Mn2C monolayer: hydrogenation/oxygenation induced strong room-temperature ferromagnetism and potential applications

TL;DR

This study predicts that hydrogenation and oxygenation can induce strong room-temperature ferromagnetism in Mn2C monolayer, making it promising for spintronics and sensing applications.

Contribution

First-principles calculations reveal that hydrogenation/oxygenation transform Mn2C monolayer into a room-temperature ferromagnet with high magnetic moments.

Findings

Curie temperature above 290K in hydrogenated/oxygenated Mn2C

Magnetic moments up to 6 μB per unit cell

Potential for spintronic and sensing applications

Abstract

Two-dimensional ferromagnetic materials with strong ferromagnetism and high Curie temperature are significantly desired for the applications of nanoscale devices.
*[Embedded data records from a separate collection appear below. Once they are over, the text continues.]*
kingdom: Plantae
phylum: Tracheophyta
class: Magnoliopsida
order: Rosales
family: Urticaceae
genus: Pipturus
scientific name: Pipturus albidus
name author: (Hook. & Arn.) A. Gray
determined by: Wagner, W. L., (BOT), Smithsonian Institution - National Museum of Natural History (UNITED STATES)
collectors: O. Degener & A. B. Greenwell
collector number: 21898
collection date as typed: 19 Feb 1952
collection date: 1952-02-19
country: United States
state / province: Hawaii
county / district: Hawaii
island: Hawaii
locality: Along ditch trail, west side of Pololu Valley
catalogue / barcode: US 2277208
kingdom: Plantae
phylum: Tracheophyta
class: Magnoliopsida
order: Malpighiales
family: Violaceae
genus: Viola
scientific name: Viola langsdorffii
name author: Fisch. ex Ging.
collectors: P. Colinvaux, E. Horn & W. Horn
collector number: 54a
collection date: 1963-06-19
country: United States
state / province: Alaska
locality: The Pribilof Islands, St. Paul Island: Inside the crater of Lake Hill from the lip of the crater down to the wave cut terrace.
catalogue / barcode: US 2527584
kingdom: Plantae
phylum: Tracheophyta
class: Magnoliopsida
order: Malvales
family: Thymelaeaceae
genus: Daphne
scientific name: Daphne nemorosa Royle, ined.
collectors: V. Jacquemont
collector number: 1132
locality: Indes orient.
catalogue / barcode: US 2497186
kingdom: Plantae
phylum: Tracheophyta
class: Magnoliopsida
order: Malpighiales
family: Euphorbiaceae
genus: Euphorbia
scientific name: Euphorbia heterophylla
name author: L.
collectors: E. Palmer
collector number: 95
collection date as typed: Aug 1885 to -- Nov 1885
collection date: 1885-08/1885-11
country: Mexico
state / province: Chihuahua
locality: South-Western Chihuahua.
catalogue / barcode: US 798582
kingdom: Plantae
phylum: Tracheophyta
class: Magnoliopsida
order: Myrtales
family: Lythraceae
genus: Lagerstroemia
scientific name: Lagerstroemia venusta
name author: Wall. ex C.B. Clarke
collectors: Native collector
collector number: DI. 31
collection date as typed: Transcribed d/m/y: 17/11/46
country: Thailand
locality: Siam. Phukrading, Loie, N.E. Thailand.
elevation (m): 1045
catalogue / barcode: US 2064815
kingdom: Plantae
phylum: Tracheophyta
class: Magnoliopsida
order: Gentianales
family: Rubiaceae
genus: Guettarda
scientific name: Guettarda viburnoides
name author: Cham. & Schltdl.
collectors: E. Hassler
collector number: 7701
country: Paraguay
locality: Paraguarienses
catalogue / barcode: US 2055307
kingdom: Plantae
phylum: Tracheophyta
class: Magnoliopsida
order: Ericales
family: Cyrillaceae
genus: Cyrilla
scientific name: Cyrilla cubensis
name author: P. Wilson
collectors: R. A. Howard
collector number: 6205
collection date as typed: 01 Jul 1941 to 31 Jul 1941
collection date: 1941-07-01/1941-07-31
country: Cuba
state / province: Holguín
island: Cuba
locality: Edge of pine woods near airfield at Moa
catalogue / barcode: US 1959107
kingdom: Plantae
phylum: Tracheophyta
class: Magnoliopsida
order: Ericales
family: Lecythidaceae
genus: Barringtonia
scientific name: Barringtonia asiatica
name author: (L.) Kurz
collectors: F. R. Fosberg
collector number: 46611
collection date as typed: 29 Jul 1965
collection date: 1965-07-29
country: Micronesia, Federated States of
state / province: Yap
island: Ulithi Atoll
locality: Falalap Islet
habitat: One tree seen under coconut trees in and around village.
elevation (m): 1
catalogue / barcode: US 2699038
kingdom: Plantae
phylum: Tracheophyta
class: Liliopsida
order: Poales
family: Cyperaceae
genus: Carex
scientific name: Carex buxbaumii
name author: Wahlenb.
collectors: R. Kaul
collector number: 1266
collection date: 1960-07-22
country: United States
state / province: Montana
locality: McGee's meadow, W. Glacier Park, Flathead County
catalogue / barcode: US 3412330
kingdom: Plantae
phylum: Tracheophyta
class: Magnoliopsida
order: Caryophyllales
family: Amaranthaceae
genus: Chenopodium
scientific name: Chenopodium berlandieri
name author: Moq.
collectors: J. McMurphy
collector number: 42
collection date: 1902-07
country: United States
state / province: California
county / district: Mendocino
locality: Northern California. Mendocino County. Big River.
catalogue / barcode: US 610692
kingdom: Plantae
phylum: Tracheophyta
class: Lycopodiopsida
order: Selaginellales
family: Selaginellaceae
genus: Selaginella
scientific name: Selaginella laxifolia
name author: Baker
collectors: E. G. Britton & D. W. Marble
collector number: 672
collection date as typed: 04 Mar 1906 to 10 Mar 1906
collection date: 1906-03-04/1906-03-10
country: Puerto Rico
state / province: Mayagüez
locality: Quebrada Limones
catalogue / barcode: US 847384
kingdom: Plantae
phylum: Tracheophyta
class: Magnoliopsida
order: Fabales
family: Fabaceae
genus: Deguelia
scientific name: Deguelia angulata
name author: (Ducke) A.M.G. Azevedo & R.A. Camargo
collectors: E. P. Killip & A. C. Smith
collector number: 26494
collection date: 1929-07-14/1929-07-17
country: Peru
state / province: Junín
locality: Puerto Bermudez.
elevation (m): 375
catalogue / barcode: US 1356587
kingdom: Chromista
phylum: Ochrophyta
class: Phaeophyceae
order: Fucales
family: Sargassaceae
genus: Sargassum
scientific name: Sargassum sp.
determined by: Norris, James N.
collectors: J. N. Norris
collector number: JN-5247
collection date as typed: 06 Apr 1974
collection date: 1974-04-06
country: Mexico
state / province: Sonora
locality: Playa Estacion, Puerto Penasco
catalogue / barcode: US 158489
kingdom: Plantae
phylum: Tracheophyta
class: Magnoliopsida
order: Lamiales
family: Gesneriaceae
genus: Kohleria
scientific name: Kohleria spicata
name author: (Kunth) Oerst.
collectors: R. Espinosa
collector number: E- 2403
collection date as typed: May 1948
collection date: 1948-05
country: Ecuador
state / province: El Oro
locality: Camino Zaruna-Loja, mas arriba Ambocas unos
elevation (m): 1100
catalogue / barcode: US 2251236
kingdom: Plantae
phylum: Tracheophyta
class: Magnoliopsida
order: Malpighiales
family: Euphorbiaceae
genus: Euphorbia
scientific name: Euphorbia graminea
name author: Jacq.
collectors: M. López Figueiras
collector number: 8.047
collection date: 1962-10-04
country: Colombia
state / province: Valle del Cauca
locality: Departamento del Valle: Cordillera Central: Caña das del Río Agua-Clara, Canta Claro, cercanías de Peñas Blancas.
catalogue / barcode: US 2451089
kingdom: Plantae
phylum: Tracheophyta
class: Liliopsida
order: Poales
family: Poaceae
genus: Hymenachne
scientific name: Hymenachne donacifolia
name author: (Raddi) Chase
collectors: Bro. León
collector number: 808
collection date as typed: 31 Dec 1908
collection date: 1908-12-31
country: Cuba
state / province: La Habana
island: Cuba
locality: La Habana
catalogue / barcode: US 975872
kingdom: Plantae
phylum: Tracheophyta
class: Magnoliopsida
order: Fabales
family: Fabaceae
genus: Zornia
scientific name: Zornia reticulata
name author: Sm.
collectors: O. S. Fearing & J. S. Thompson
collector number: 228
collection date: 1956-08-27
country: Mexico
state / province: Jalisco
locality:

Here, based on first-principles computations, we report hydrogenated/oxygenated Mn2C monolayer is a such material with strong room-temperature ferromagnetism. The bare Mn2C monolayer is an antiferromagnetic metal with the local magnetic moment of Mn ~ 3{\mu}B. However, the antiferromagnetic coupling of Mn atoms can transform into the ferromagnetic order under hydrogenation/oxygenation. Especially, the magnetic moments in hydrogenated/oxygenated Mn2C monolayer can be as large as 6 {\mu}B per unit cell, and the Curie temperatures are above 290K. Beside the potential applications in spintronic devices, our work suggests that Mn2C monolayer is also promising to be used in hydrogen/oxygen detection and removal devices.